What challenges come with your career?
As an emerging field in the country, radiation technology is faced with some setbacks, the major one being availability of radioisotopes.
Currently, radio tracers are not produced locally, making it more expensive since it has to be imported from other countries such as South Africa.
How do you solve, or cope, with such challenges?
Every experiment procedure requires proper planning not only to obtain best results, but also to prevent radiation contamination and minimise exposure to persons handling the experiment.
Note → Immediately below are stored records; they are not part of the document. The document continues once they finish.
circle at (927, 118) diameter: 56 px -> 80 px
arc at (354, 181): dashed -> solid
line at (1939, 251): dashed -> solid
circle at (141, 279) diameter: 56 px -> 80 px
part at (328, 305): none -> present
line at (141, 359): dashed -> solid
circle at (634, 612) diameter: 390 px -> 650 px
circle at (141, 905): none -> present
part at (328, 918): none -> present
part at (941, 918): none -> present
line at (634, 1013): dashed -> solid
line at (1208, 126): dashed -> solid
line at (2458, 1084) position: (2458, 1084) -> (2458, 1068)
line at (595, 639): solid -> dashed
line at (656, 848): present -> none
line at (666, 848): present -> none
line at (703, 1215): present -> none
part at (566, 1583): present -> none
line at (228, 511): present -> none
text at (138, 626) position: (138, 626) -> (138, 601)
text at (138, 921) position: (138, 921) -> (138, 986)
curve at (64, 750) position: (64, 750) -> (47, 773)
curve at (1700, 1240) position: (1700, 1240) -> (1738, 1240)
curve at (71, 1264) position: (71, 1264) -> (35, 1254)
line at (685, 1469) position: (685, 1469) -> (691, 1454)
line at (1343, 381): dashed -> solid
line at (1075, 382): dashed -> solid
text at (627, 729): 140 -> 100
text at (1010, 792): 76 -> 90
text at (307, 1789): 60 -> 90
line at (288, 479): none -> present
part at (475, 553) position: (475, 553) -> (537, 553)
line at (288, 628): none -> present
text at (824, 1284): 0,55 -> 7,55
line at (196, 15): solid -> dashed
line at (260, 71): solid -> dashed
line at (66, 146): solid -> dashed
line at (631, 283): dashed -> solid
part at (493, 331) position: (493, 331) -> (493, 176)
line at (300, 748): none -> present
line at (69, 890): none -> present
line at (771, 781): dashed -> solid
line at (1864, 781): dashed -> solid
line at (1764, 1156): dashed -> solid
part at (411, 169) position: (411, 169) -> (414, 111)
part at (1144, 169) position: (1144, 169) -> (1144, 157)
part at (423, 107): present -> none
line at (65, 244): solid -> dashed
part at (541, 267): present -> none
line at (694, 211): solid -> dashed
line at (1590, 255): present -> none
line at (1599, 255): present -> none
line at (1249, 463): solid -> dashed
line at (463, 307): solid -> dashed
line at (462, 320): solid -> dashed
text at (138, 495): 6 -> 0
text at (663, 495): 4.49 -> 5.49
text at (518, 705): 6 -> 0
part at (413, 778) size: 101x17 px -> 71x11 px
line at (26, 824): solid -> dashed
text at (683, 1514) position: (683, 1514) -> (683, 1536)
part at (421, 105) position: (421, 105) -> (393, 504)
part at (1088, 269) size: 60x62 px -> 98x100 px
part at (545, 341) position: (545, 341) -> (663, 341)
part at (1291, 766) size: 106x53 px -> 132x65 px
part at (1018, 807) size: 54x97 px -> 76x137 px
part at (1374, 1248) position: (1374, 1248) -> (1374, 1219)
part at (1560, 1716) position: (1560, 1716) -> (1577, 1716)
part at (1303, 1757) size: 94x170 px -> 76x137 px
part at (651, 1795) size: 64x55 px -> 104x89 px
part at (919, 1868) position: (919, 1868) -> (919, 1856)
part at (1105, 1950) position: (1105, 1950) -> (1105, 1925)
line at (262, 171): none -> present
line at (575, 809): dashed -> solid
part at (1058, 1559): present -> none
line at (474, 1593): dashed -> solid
While in the field, it is a rule that one should use the right gear for protection from radiation effects.
What is the future like for those who would want to study your career?
As a new profession in Kenya, industrial application of radio tracer is a career which still doesn’t have many local people in it, therefore opportunities are many. Go for it because it is achievable, this is what I tell the students whom I meet during my voluntary motivational talks. So far, I have given talks in Murang’a, Kiambu and Malindi.
Can you be self-employed in this field?
You can earn handsomely working as a consultant in factories and for plants, as they need expertise in their various production lines.
You can also act as a professional and policy adviser to companies and organisations on standards and maintaining of standards of production.